PASSAGE PROVIDED:
Happy Turkey Day!! I have been wanting to make a bit more organized post before now, but since it looks like that will never happen, guess I'll just settle for the thrown together type. ;)
Today was Big Hunk's birthday (39!) and we had a great day. Hopefully he feels the same way. We started off the day by letting him sleep in til about 10am (or later, I can't remember now since 12 hours have passed), then smothered him with a few presents as soon as he had the sleep wiped from his eyes. ;) It was totally his call to spend the day as he wished, but he was so sweet to choose to do stuff the kids would want to do, and we all had a blast. We headed out to Arcadia (where we used to live) to first see a movie, then went to this awesome play place that the kids would live in if they could. We stayed there for almost 2 1/2 hours (getting incredibly worn out in the process) and then ate out so the kids could fall asleep in the car during the 40 minute drive. They were so wiped out!!

(Extracted page text data)
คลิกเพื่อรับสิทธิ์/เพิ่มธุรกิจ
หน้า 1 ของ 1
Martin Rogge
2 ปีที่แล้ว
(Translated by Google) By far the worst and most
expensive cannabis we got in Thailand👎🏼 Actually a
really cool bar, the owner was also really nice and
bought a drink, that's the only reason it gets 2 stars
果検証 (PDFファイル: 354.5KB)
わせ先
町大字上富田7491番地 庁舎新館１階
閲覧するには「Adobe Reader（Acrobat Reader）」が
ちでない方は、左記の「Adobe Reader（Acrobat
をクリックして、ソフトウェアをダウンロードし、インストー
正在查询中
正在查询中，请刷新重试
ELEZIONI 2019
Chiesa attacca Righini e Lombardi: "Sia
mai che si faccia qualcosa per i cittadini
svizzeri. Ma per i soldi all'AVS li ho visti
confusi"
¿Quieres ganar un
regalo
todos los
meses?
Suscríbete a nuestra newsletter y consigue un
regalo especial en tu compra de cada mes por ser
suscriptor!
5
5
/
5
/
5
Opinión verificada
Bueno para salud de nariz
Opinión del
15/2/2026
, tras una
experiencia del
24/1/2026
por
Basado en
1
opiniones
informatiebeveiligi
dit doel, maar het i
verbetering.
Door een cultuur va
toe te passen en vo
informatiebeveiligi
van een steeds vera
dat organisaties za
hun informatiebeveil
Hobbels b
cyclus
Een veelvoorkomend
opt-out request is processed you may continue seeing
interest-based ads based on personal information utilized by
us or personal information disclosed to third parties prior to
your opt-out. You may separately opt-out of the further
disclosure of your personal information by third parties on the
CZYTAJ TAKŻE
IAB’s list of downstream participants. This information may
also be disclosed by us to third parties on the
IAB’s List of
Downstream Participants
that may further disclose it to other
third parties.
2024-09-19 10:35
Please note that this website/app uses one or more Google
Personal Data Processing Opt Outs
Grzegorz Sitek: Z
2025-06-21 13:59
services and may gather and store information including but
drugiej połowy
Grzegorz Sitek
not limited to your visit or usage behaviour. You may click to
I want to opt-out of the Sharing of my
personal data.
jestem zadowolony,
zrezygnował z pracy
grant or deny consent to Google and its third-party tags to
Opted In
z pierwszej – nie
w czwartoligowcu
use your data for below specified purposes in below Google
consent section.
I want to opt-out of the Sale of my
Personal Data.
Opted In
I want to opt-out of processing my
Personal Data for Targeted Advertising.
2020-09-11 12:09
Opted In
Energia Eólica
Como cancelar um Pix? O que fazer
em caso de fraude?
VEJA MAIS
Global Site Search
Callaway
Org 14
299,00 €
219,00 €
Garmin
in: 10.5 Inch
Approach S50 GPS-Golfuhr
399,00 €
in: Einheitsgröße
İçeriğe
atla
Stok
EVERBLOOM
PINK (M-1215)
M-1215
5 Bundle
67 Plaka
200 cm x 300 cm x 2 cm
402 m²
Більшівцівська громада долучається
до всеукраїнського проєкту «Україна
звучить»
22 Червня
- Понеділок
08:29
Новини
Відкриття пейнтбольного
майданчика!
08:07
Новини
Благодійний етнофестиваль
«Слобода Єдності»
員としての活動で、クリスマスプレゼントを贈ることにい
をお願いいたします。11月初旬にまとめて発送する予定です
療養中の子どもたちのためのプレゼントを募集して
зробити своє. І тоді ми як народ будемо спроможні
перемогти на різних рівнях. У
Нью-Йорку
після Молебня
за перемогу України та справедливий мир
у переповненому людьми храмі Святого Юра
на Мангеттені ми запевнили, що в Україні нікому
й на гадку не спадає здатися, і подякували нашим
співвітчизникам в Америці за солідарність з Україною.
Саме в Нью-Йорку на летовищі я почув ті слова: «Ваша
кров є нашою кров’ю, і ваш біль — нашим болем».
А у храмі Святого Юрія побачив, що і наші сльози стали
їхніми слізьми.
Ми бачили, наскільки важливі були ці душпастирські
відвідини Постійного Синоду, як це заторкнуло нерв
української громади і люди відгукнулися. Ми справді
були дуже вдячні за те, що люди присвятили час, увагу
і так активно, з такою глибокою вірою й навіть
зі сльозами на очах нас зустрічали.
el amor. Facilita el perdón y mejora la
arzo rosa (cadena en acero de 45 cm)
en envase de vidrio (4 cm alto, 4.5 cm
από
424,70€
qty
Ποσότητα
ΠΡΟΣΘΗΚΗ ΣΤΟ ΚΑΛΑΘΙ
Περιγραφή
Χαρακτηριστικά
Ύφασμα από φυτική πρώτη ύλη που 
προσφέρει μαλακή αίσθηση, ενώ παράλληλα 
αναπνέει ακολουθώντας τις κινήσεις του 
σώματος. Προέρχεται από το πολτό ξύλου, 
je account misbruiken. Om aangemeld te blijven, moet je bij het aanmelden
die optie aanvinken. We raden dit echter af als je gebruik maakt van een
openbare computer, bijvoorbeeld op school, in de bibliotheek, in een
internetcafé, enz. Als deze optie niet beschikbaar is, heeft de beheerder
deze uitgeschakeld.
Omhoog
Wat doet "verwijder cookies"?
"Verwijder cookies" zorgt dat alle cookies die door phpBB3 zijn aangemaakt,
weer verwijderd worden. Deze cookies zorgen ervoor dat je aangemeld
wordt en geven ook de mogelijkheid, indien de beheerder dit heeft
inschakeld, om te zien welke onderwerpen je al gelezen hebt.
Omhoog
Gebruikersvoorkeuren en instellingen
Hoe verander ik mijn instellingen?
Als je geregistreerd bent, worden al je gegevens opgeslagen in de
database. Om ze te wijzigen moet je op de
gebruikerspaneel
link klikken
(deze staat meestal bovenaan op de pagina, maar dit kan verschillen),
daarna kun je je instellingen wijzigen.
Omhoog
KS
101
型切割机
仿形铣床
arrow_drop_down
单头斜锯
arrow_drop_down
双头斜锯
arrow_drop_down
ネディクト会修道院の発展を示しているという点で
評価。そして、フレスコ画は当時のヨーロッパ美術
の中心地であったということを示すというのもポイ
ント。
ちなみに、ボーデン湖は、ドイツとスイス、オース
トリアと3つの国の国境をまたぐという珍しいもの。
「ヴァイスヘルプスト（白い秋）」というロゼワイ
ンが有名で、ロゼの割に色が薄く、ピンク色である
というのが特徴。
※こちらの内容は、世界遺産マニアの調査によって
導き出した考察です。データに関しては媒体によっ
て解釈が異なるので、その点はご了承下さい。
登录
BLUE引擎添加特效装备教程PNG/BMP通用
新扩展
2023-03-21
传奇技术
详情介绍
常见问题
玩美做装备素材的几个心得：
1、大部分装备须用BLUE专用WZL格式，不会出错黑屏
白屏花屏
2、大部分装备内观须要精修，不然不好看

EXERCISE: In the birthday post above, how long did the family stay at the play place?

RESULT OF THE EXERCISE: Almost 2 1/2 hours.